=== Text ===
The Danube – Rolling On The River

Musings From Colin's World Musings From Colin's World

To me the word “Danube” always sets off the soundtrack of The Blue Danube waltz by Johann Strauss in my head. I can’t see that word without hearing a little blurb of that soaring melody and the exuberant, widely swinging waltz beat that Strauss popularized. That music almost can’t fail to lift your mood.

The association of the Danube with that music is not a spurious connection because the Danube River is the lifeblood of Vienna. And it was Vienna that gave the world the gift of classical music. When you talk about Vienna, or classical music, you are talking about the Danube, because it was the mother of Vienna, its source of life.

The Mother River
Now that we’re accustomed to the overland transportation of automobiles, airplanes and high-speed rail it’s easy to lose sight of the historical importance of rivers. But it almost cannot be overstated.

Rivers are the mothers of civilization. The Fertile Crescent between the Tigris and Euphrates rivers in Mesopotamia gave birth to the world’s earliest known urban civilization. Practically every great city has had a river that fed and nurtured it. The Indus, Ganges, Nile, Yangtze, Amazon and Mississippi rivers were the primary sources of life for the civilizations that grew on their edges. The Danube

The Danube nourished Vienna and provided its life support system. As the Mississippi gave us the blues and jazz, the Danube gave us classical music.

It’s no wonder Strauss glorified the Danube in so many of his compositions. The Danube was the underlying pulse of Vienna. It must have had something to do with Strauss’s discovery of a new kind of rhythm. The waltz was the swing before Swing.

[Stored items]
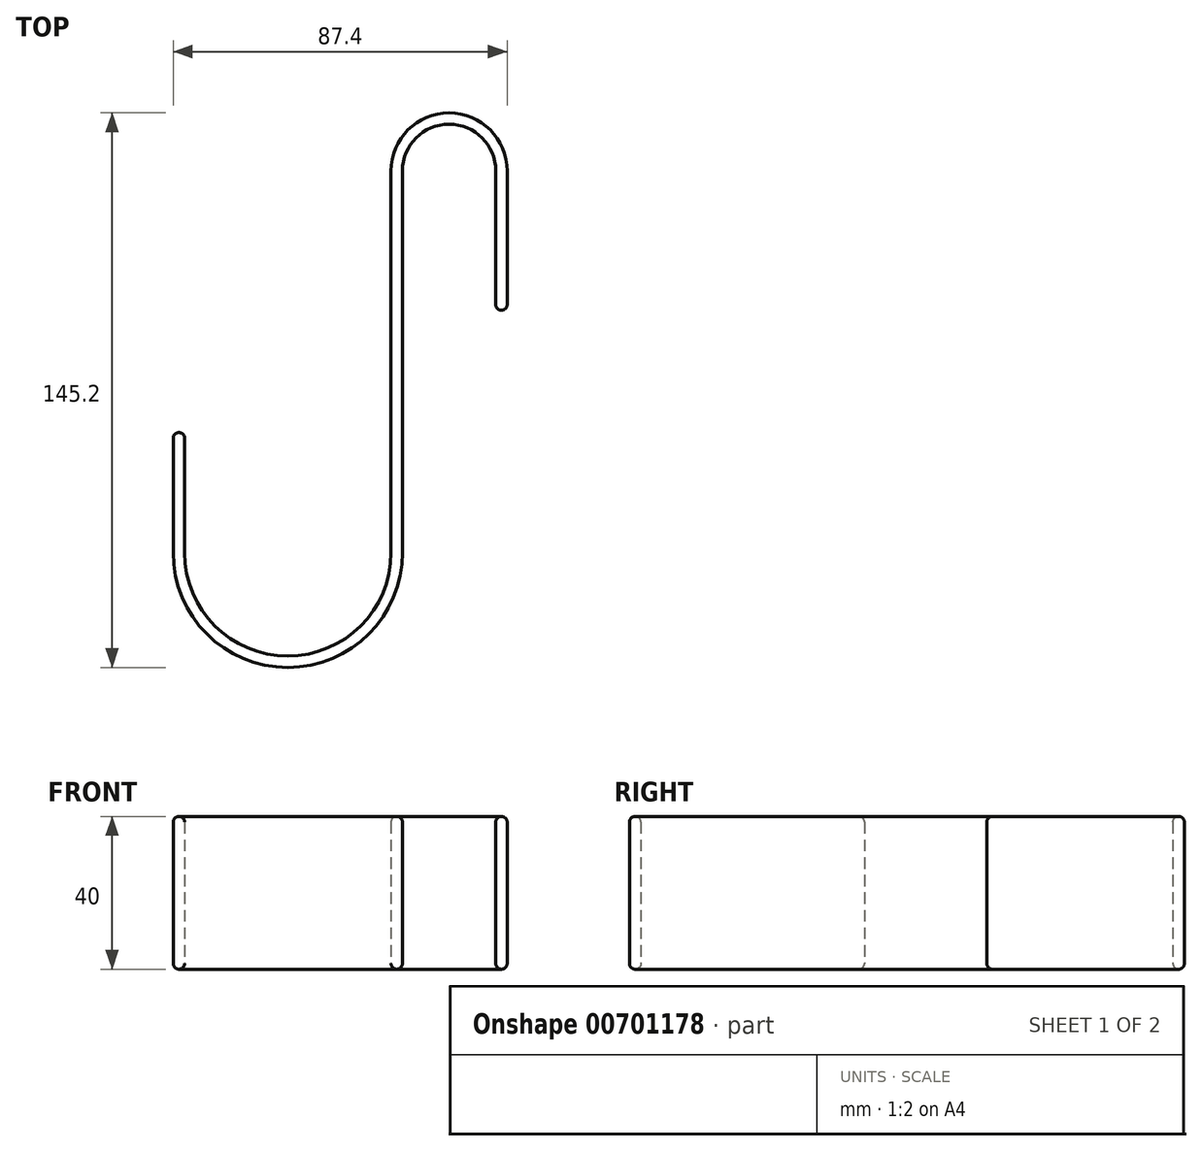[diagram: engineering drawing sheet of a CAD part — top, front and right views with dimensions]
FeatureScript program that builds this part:
annotation { "Feature Type Name" : "Feature", "Feature Type Description" : "" }
export const myFeature = defineFeature(function(context is Context, id is Id, definition is map)
    precondition{}
    {
        {
            var Q0;
            Q0=qCreatedBy(makeId("Top.planeOp"),FACE);
            var sketch = newSketch(context, id + "F0", { "sketchPlane" : qUnion([Q0])});
            skCircle(sketch, "E0", {"center": v(0, 0) * mm, "radius": 30 * mm, "construction": true});
            skLineSegment(sketch, "E1", {"start": v(30, 0) * mm, "end": v(30, 100) * mm});
            skLineSegment(sketch, "E2", {"start": v(54.4, 100) * mm, "end": v(54.4, 65) * mm});
            skLineSegment(sketch, "E3", {"start": v(-30, 0) * mm, "end": v(-30, 30) * mm});
            skArc(sketch, "E4", {"start": v(-30, 0) * mm, "mid": v(0, -30) * mm, "end": v(30, 0) * mm});
            skArc(sketch, "E5", {"start": v(30, 100) * mm, "mid": v(42.2, 112.2) * mm, "end": v(54.4, 100) * mm});
            skLineSegment(sketch, "E6.0", {"start": v(57.4, 100) * mm, "end": v(57.4, 65) * mm});
            skLineSegment(sketch, "E6.1", {"start": v(-27, 0) * mm, "end": v(-27, 30) * mm});
            skArc(sketch, "E6.2", {"start": v(-27, 0) * mm, "mid": v(0, -27) * mm, "end": v(27, 0) * mm});
            skLineSegment(sketch, "E6.3", {"start": v(27, 0) * mm, "end": v(27, 100) * mm});
            skArc(sketch, "E7", {"start": v(-30, 30) * mm, "mid": v(-28.5, 31.5) * mm, "end": v(-27, 30) * mm});
            skArc(sketch, "E8", {"start": v(27, 100) * mm, "mid": v(42.2, 115.2) * mm, "end": v(57.4, 100) * mm});
            skArc(sketch, "E9", {"start": v(54.4, 65) * mm, "mid": v(55.9, 63.5) * mm, "end": v(57.4, 65) * mm});
            skSolve(sketch);
        }
        {
            var Q0;
            Q0 = qSketchRegion(id + "F0", true);
            extrude(context, id + "F1", {"entities" : qUnion([Q0]), "depth" : 40 * mm, "offsetDistance" : 25 * mm});
        }
        {
            var Q0;
            Q0=makeQuery(id+"F1.opExtrude","CAP_EDGE",EDGE,{"disambiguationData":[OSD([sQuery(id+"F0.wireOp",EDGE,"E3")])],"isStart":false});
            var Q1;
            Q1=makeQuery(id+"F1.opExtrude","CAP_EDGE",EDGE,{"disambiguationData":[OSD([sQuery(id+"F0.wireOp",EDGE,"E3")])],"isStart":true});
            fillet(context, id + "F2", {"entities" : qUnion([Q0, Q1]), "radius" : 1.5 * mm, "tangentPropagation" : true, "allowEdgeOverflow" : false});
        }
    });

=== Tasks ===
• A. From the text on the Danube, reproduce the passage that begins at the words "To me the word" and stops after the words "lift your mood.".
• B. Give only the number of lines in the listing that contain the string "sQuery".

=== Full answers ===
• A.
To me the word “Danube” always sets off the soundtrack of The Blue Danube waltz by Johann Strauss in my head. I can’t see that word without hearing a little blurb of that soaring melody and the exuberant, widely swinging waltz beat that Strauss popularized. That music almost can’t fail to lift your mood.

• B. 2